Императрица скончалась внезапно. Для большинства причиной назвали скоропостижную болезнь, но немногие знали, она проглотила золото. Однако в конце концов все сошлись на том, что её смерть была следствием безысходной тоски и отчаяния. У неё не было родни при дворе, в клане ни одного высокопоставленного чиновника; один сын уже сослан, другого готовились изгнать. Тридцать лет зыбкой, будто во сне, власти — и всё рухнуло в одно утро, когда император, полжизни колебавшийся между холодом и снисхождением, не протянул руки. Женщина не выдержала, и это было понятно. В летописях уже встречались подобные судьбы, и люди невольно вспоминали Императрицу Вэй, супругу Хань У-ди.

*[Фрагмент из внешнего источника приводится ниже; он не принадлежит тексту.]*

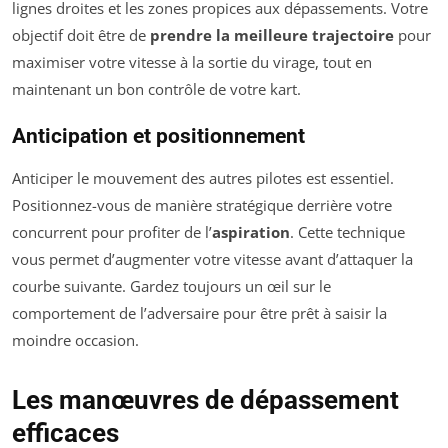
lignes droites et les zones propices aux dépassements. Votre
objectif doit être de
prendre la meilleure trajectoire
pour
maximiser votre vitesse à la sortie du virage, tout en
maintenant un bon contrôle de votre kart.
Anticipation et positionnement
Anticiper le mouvement des autres pilotes est essentiel.
Positionnez-vous de manière stratégique derrière votre
concurrent pour profiter de l’
aspiration
. Cette technique
vous permet d’augmenter votre vitesse avant d’attaquer la
courbe suivante. Gardez toujours un œil sur le
comportement de l’adversaire pour être prêt à saisir la
moindre occasion.
Les manœuvres de dépassement
efficaces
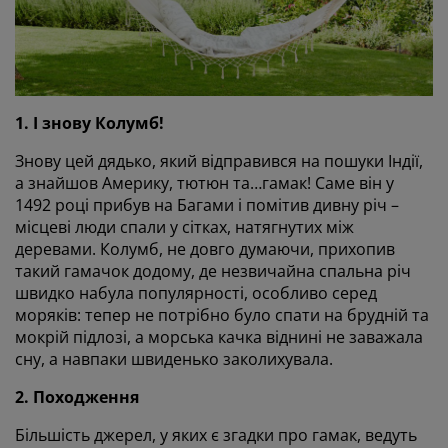
1. І знову Колумб!
Знову цей дядько, який відправився на пошуки Індії,
а знайшов Америку, тютюн та…гамак! Саме він у
1492 році прибув на Багами і помітив дивну річ –
місцеві люди спали у сітках, натягнутих між
деревами. Колумб, не довго думаючи, прихопив
такий гамачок додому, де незвичайна спальна річ
швидко набула популярності, особливо серед
моряків: тепер не потрібно було спати на брудній та
мокрій підлозі, а морська качка віднині не заважала
сну, а навпаки швиденько заколихувала.
2. Походження
Більшість джерел, у яких є згадки про гамак, ведуть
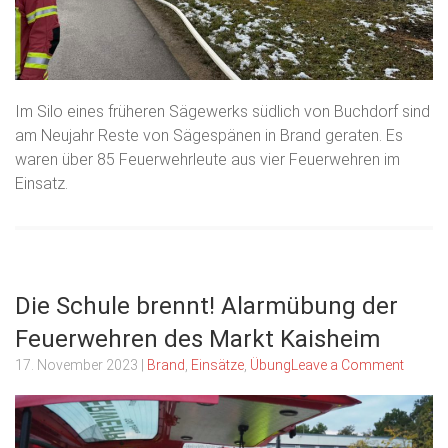
Im Silo eines früheren Sägewerks südlich von Buchdorf sind
am Neujahr Reste von Sägespänen in Brand geraten. Es
waren über 85 Feuerwehrleute aus vier Feuerwehren im
Einsatz.
Die Schule brennt! Alarmübung der
Feuerwehren des Markt Kaisheim
17. November 2023
|
Brand
,
Einsätze
,
Übung
Leave a Comment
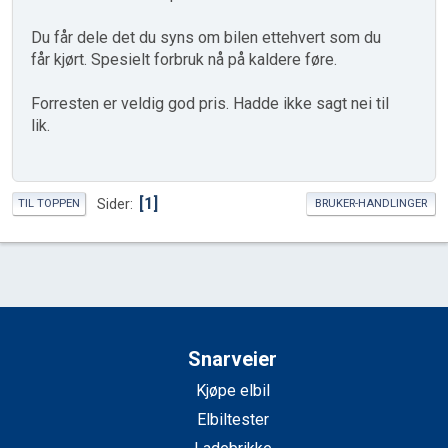
Du får dele det du syns om bilen ettehvert som du
får kjørt. Spesielt forbruk nå på kaldere føre.
Forresten er veldig god pris. Hadde ikke sagt nei til
lik.
1
Sider
TIL TOPPEN
BRUKER-HANDLINGER
Snarveier
Kjøpe elbil
Elbiltester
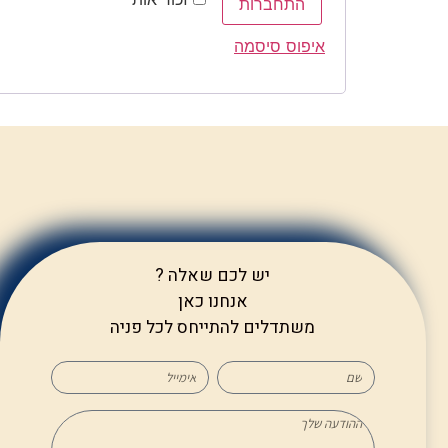
התחברות
איפוס סיסמה
יש לכם שאלה ?
אנחנו כאן
משתדלים להתייחס לכל פניה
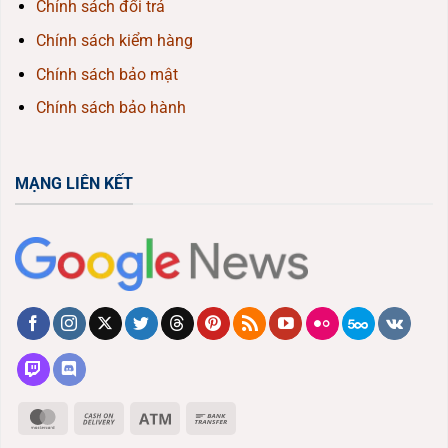
Chính sách đổi trả
Chính sách kiểm hàng
Chính sách bảo mật
Chính sách bảo hành
MẠNG LIÊN KẾT
MasterCard
Cash
Atm
Bank
On
Transfer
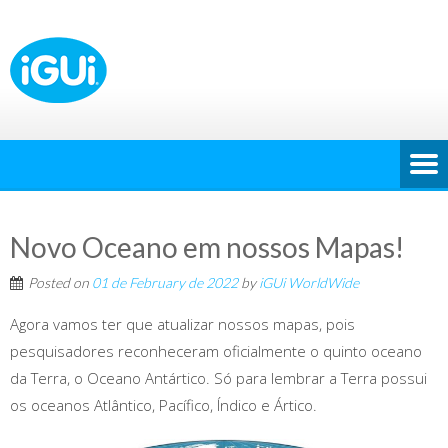
Novo Oceano em nossos Mapas!
Posted on
01 de February de 2022
by
iGUi WorldWide
Agora vamos ter que atualizar nossos mapas, pois
pesquisadores reconheceram oficialmente o quinto oceano
da Terra, o Oceano Antártico. Só para lembrar a Terra possui
os oceanos Atlântico, Pacífico, Índico e Ártico.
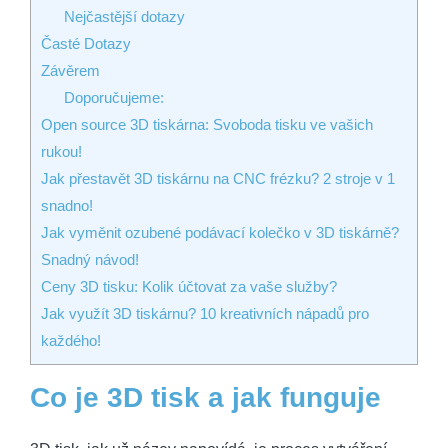
Nejčastější dotazy
Časté Dotazy
Závěrem
Doporučujeme:
Open source 3D tiskárna: Svoboda tisku ve vašich
rukou!
Jak přestavět 3D tiskárnu na CNC frézku? 2 stroje v 1
snadno!
Jak vyměnit ozubené podávací kolečko v 3D tiskárně?
Snadný návod!
Ceny 3D tisku: Kolik účtovat za vaše služby?
Jak využít 3D tiskárnu? 10 kreativních nápadů pro
každého!
Co je 3D tisk a jak funguje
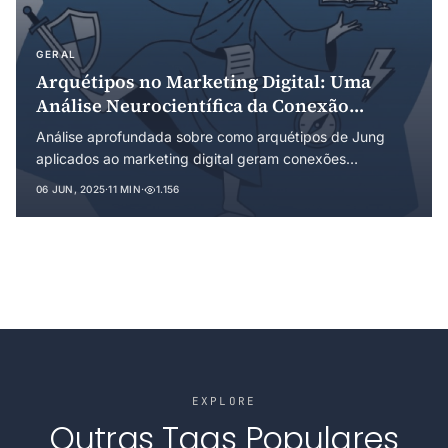
GERAL
Arquétipos no Marketing Digital: Uma
Análise Neurocientífica da Conexão
Emocional entre Marcas e Consumidores
Análise aprofundada sobre como arquétipos de Jung
aplicados ao marketing digital geram conexões
emocionais profundas, com foco nos arquétipos
06 JUN, 2025
·
11 MIN
·
1.156
Vanguardista, Especialista, Valente e Alquimista.
EXPLORE
Outras Tags Populares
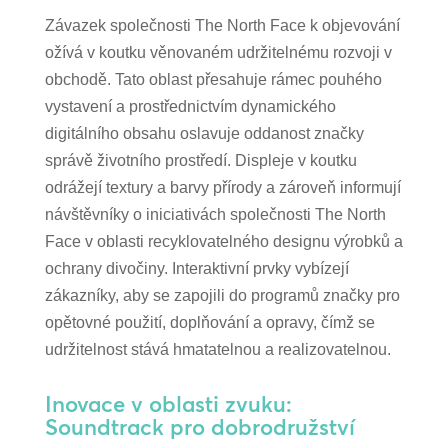
Závazek společnosti The North Face k objevování
ožívá v koutku věnovaném udržitelnému rozvoji v
obchodě. Tato oblast přesahuje rámec pouhého
vystavení a prostřednictvím dynamického
digitálního obsahu oslavuje oddanost značky
správě životního prostředí. Displeje v koutku
odrážejí textury a barvy přírody a zároveň informují
návštěvníky o iniciativách společnosti The North
Face v oblasti recyklovatelného designu výrobků a
ochrany divočiny. Interaktivní prvky vybízejí
zákazníky, aby se zapojili do programů značky pro
opětovné použití, doplňování a opravy, čímž se
udržitelnost stává hmatatelnou a realizovatelnou.
Inovace v oblasti zvuku:
Soundtrack pro dobrodružství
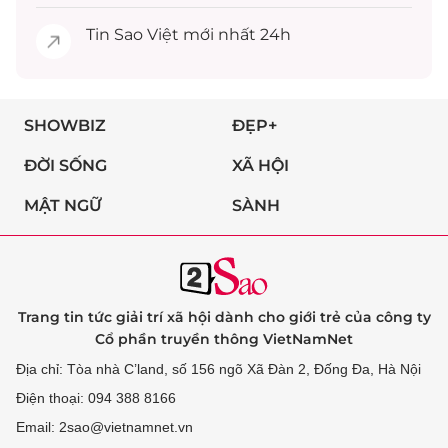
Tin
Sao Việt
mới nhất 24h
SHOWBIZ
ĐẸP+
ĐỜI SỐNG
XÃ HỘI
MẬT NGỮ
SÀNH
Trang tin tức giải trí xã hội dành cho giới trẻ của công ty
Cổ phần truyền thông VietNamNet
Địa chỉ: Tòa nhà C’land, số 156 ngõ Xã Đàn 2, Đống Đa, Hà Nội
Điện thoại: 094 388 8166
Email: 2sao@vietnamnet.vn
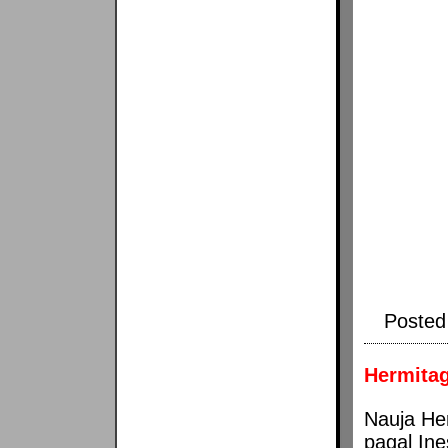
Posted
Hermitag
Nauja He
pagal Ine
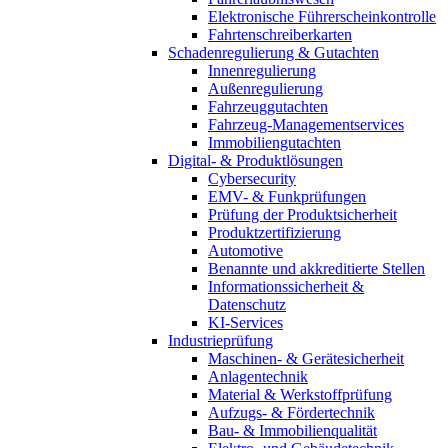
Elektronische Führerscheinkontrolle
Fahrtenschreiberkarten
Schadenregulierung & Gutachten
Innenregulierung
Außenregulierung
Fahrzeuggutachten
Fahrzeug-Managementservices
Immobiliengutachten
Digital- & Produktlösungen
Cybersecurity
EMV- & Funkprüfungen
Prüfung der Produktsicherheit
Produktzertifizierung
Automotive
Benannte und akkreditierte Stellen
Informationssicherheit &
Datenschutz
KI-Services
Industrieprüfung
Maschinen- & Gerätesicherheit
Anlagentechnik
Material & Werkstoffprüfung
Aufzugs- & Fördertechnik
Bau- & Immobilienqualität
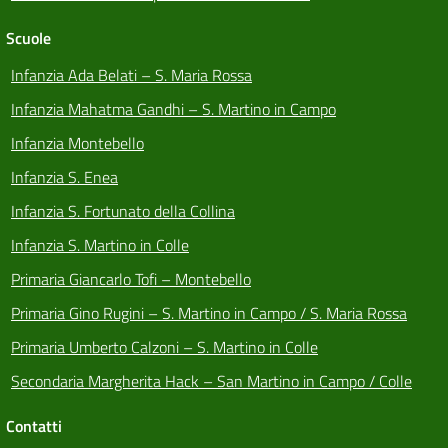
Scuole
Infanzia Ada Belati – S. Maria Rossa
Infanzia Mahatma Gandhi – S. Martino in Campo
Infanzia Montebello
Infanzia S. Enea
Infanzia S. Fortunato della Collina
Infanzia S. Martino in Colle
Primaria Giancarlo Tofi – Montebello
Primaria Gino Rugini – S. Martino in Campo / S. Maria Rossa
Primaria Umberto Calzoni – S. Martino in Colle
Secondaria Margherita Hack – San Martino in Campo / Colle
Contatti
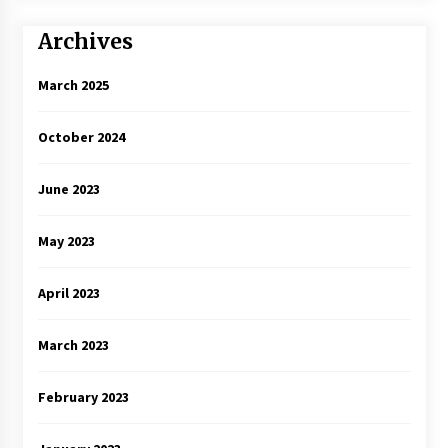
Archives
March 2025
October 2024
June 2023
May 2023
April 2023
March 2023
February 2023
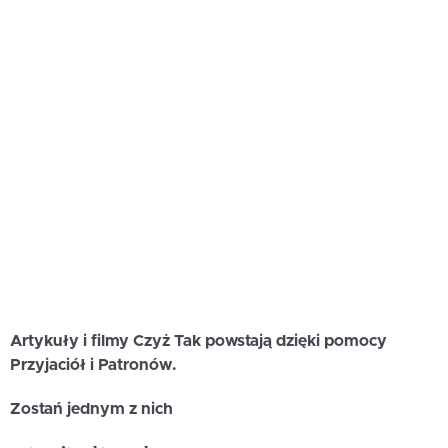
Artykuły i filmy Czyż Tak powstają dzięki pomocy
Przyjaciół i Patronów.
Zostań jednym z nich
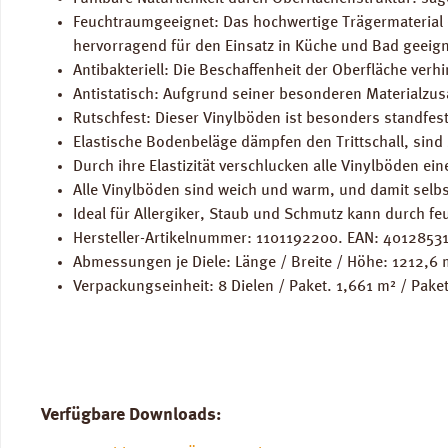
Feuchtraumgeeignet: Das hochwertige Trägermaterial 
hervorragend für den Einsatz in Küche und Bad geeign
Antibakteriell: Die Beschaffenheit der Oberfläche ve
Antistatisch: Aufgrund seiner besonderen Materialzu
Rutschfest: Dieser Vinylböden ist besonders standfes
Elastische Bodenbeläge dämpfen den Trittschall, sind 
Durch ihre Elastizität verschlucken alle Vinylböden ei
Alle Vinylböden sind weich und warm, und damit selbs
Ideal für Allergiker, Staub und Schmutz kann durch fe
Hersteller-Artikelnummer: 1101192200. EAN: 4012853
Abmessungen je Diele: Länge / Breite / Höhe: 1212,6
Verpackungseinheit: 8 Dielen / Paket. 1,661 m² / Paket
Verfügbare Downloads:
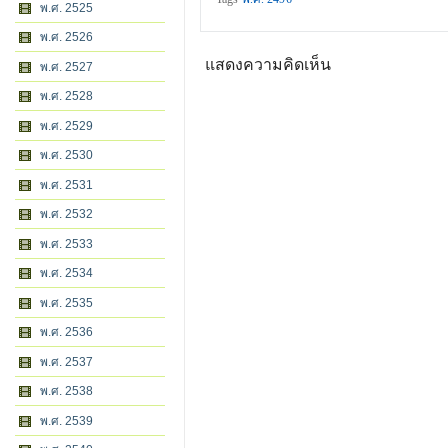
พ.ศ. 2525
พ.ศ. 2526
แสดงความคิดเห็น
พ.ศ. 2527
พ.ศ. 2528
พ.ศ. 2529
พ.ศ. 2530
พ.ศ. 2531
พ.ศ. 2532
พ.ศ. 2533
พ.ศ. 2534
พ.ศ. 2535
พ.ศ. 2536
พ.ศ. 2537
พ.ศ. 2538
พ.ศ. 2539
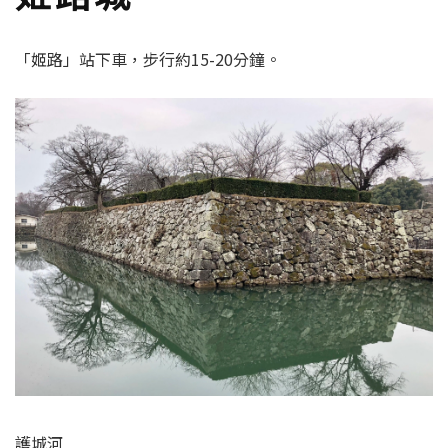
「姬路」站下車，步行約15-20分鐘。
護城河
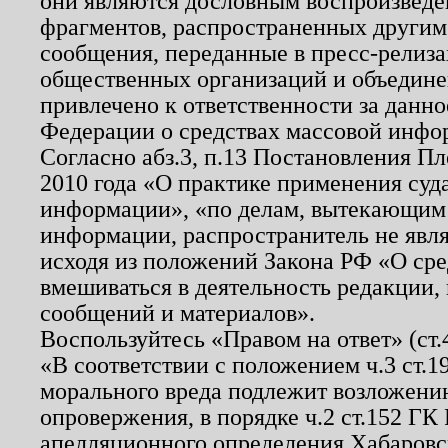
они являются дословным воспроизведе
фрагментов, распространенных другим
сообщения, переданные в пресс-релиза
общественных организаций и объединен
привлечено к ответственности за данн
Федерации о средствах массовой инфо
Согласно абз.3, п.13 Постановления П
2010 года «О практике применения суд
информации», «по делам, вытекающим
информации, распространитель не явл
исходя из положений Закона РФ «О ср
вмешиваться в деятельность редакции, 
сообщений и материалов».
Воспользуйтесь «Правом на ответ» (ст
«В соответствии с положением ч.3 ст.
морального вреда подлежит возложению
опровержения, в порядке ч.2 ст.152 ГК 
апелляционного определения Хабаровско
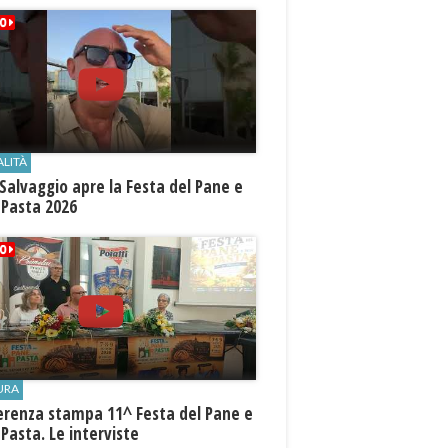
ALITÀ
Salvaggio apre la Festa del Pane e
 Pasta 2026
URA
erenza stampa 11^ Festa del Pane e
 Pasta. Le interviste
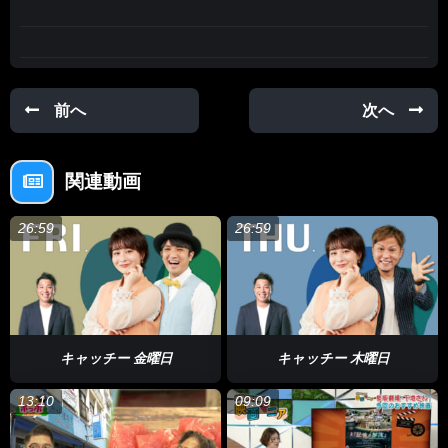
【Instagram】@catchy.qab
https://www.instagram.com/catchy.qab/
#CATCHY #キャッチー #東江万那美 #金城晋也 #リップサービス
前へ
次へ
#下地久美子 #ミニシアター #映画 #桜坂劇場 #シンプル・アクシ
デント｜偶然 #旅立ちのラストダンス #霧のごとく
関連動画
あとで見る
0
26:59
26:59
キャッチー 金曜日
キャッチー 木曜日
13:10
09:09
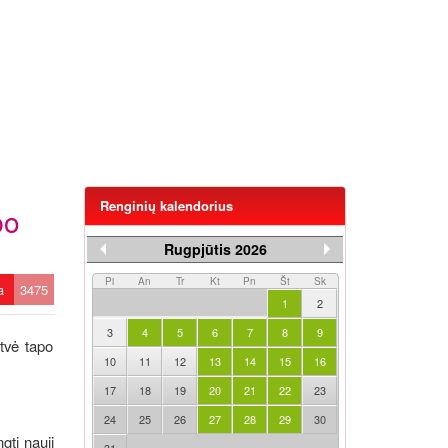
Renginių kalendorius
po
Rugpjūtis 2026
Pi
An
Tr
Kt
Pn
Št
Sk
ta
3475
1
2
3
4
5
6
7
8
9
atvė tapo
10
11
12
13
14
15
16
17
18
19
20
21
22
23
24
25
26
27
28
29
30
gti nauji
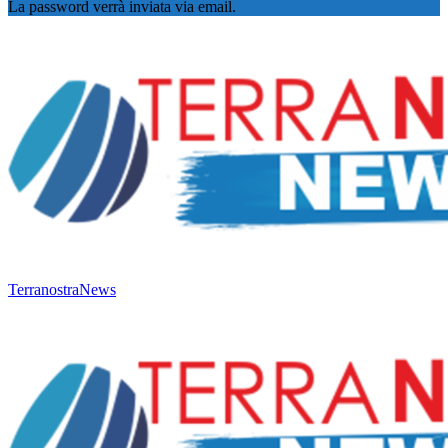
La password verrà inviata via email.
TerranostraNews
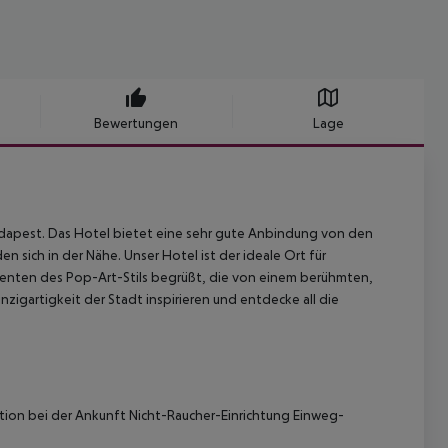
Bewertungen
Lage
Budapest. Das Hotel bietet eine sehr gute Anbindung von den
sich in der Nähe. Unser Hotel ist der ideale Ort für
menten des Pop-Art-Stils begrüßt, die von einem berühmten,
nzigartigkeit der Stadt inspirieren und entdecke all die
tion bei der Ankunft Nicht-Raucher-Einrichtung Einweg-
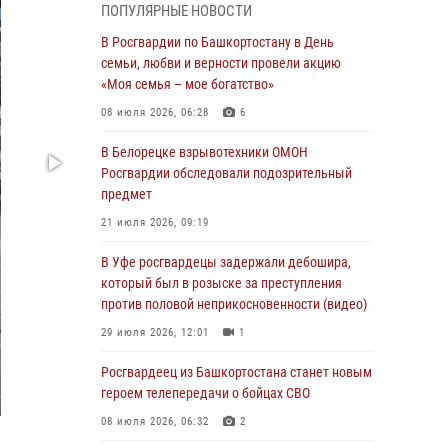
ПОПУЛЯРНЫЕ НОВОСТИ
03 августа 2026, 04:41
7
В Росгвардии по Башкортостану в День
За героями - будущее: В Башкортостане
семьи, любви и верности провели акцию
стартовала акция Росгвардии "Письмо
«Моя семья – мое богатство»
герою»
08 июля 2026, 06:28
6
03 августа 2026, 04:30
8
В Белорецке взрывотехники ОМОН
В Башкирии росгвардейцы провели
Росгвардии обследовали подозрительный
волейбольный турнир на открытом воздухе
предмет
03 августа 2026, 04:29
3
21 июля 2026, 09:19
В Уфе росгвардейцы по горячим следам
В Уфе росгвардецы задержали дебошира,
задержали подозреваемого в открытом
который был в розыске за преступления
хищении из аптеки (видео)
против половой неприкосновенности (видео)
03 августа 2026, 04:15
1
29 июля 2026, 12:01
1
Начальник отделения учёта и
Росгвардеец из Башкортостана станет новым
комплектования Росгвардии Башкортостана
героем телепередачи о бойцах СВО
ответил на вопросы граждан
08 июля 2026, 06:32
2
30 июля 2026, 12:54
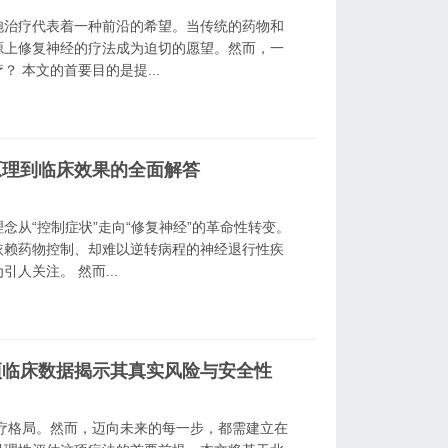
胞治疗代表着一种前沿的希望。当传统的药物和
源上修复神经的疗法成为迫切的愿望。然而，一
 本文的首要目的是提...
原理到临床效果的全面解答
从“控制症状”走向“修复神经”的革命性转变。
依赖药物控制、却难以逆转病程的神经退行性疾
人关注。 然而...
项临床数据揭示其真实风险与安全性
疗格局。然而，迈向未来的每一步，都需建立在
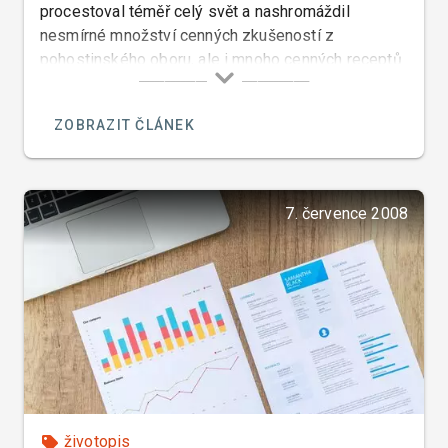
procestoval téměř celý svět a nashromáždil
nesmírné množství cenných zkušeností z
pohostinského oboru, ale i mnoho cenných receptů
na jídla a nápoje téměř všech etnických kuchyní
které vyzkoušel a ochutnal v hotelích ve kterých
ZOBRAZIT ČLÁNEK
pracoval jako šéfkuchař.
7. července 2008
životopis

Но были и те, кто шептал о другом, о заговоре и о жертве матери. Эти речи рождались лишь в темных покоях, где не слышно шагов. Простым подданным не подобало даже помыслить подобное, тем более если такие мысли мог питать законный старший сын усопшей.
Как бы то ни было, внезапная государственная траурная весть разрушила хрупкое равновесие между фронтом, двором, императором, наследником, знатными вельможами и родичами по крови. Едва люди успели произнести слово «дисбаланс», как власть уже окончательно утратила равновесие.
Для Чжао-вана Динкая всё переменилось: смерть императрицы делала невозможным разговоры о его браке и отъезде. Через три дня император повелел Министерству обрядов определить порядок траура. Всем дворцовым и столичным чиновникам выдали белую ткань для траурных одежд. Но вместе с этим возник вопрос, мучивший и наследника, и приближённых: стоит ли вызывать обратно Шу-вана и Гуанчуань-цзюня?
Чиновники Министерства обрядов, ссылаясь на древние прецеденты, утверждали: князья, находящиеся в уделах, могут прибыть в столицу на похороны, но не более чем на сто дней, после чего должны вернуться и лишь к годовому поминовению вновь явиться. Это породило два мнения. Одни говорили: раз «могут вернуться», значит, могут и не возвращаться. Шу-ван болен, удел его далёк, нет нужды тревожить. Гуанчуань-цзюнь, хотя и старший сын императрицы, изгнан за проступок, и возвращение его противно закону. В столице есть наследник. Его и Чжао-вана достаточно, чтобы возглавить церемонии. Другие возражали: государство держится на сыновней почтительности и ритуале; Гуанчуань-цзюнь не был лишён права возвращения, и если он не придёт проститься с матерью, как же тогда императорский дом станет примером для народа?
Император объявил пятидневный перерыв в заседаниях. Министры не имели возможности спорить лично и лишь готовили траурные одежды, ожидая указа.
На третий день после объявления траура Динцюань вновь тайно встретился с главным писцом Палаты советников наследника, Сюй Чанпином. В тот полдень двор был погружён в тишину. По ритуалу наследник должен был носить грубую траурную ткань, но пока обряды не утверждены, он лишь сменил одежду на светлую и надел белый венец. На лице его не было скорби.
Он велел привести Сюй Чанпина прямо в кабинет, сам сел и, махнув рукой, сказал:
— Писец, не кланяйся. Садись.
Сюй Чанпин поклонился и сел напротив. Динцюань окинул его взглядом и спросил:
— Твоя траурная одежда готова? Государство в скорби, а ты спокоен. Не боишься людских пересудов?
— Когда придёт время плакать, я заплачу, — ответил Сюй Чанпин. — Сейчас нет ни времени, ни нужного чувства. Ваше Высочество позвали меня, есть повеление?
— Повеление? — Динцюань усмехнулся. — Ты сам сказал: времени на слёзы нет. Завтра все чиновники наденут белое, и сто дней покоя мне не видать. Но я сомневаюсь, будет ли у меня вообще сто дней?
Сюй Чанпин поднялся, распахнул створки двери и красные окна, убедился, что вокруг никого, и тихо спросил:
— Что вы имеете в виду, Ваше Высочество?
— Не думал, что они решатся на такое, — ответил Динцюань.
Сюй Чанпин кивнул:
— У покойной императрицы не было родни, а в последние годы она потеряла милость. Вероятно, это всё, что ей оставалось. Так или иначе, теперь и Чжао-вана не отпустят, и Ци-вана вернут. Если Ци-ван вернётся, семь из двадцати четырёх столичных гарнизонов — его люди. Кто знает, в чьих руках окажется пограничье, у двора или у родичей?
— Он способен пожертвовать даже матерью, — мрачно сказал Динцюань. — Значит, не остановится, пока не погубит всех. Я спутал их замыслы, и теперь они толкают меня в ловушку. Я не должен действовать опрометчиво, и тебе не следует.
— У него меньше ограничений, чем у вас, — заметил Сюй Чанпин, — но и возможностей меньше.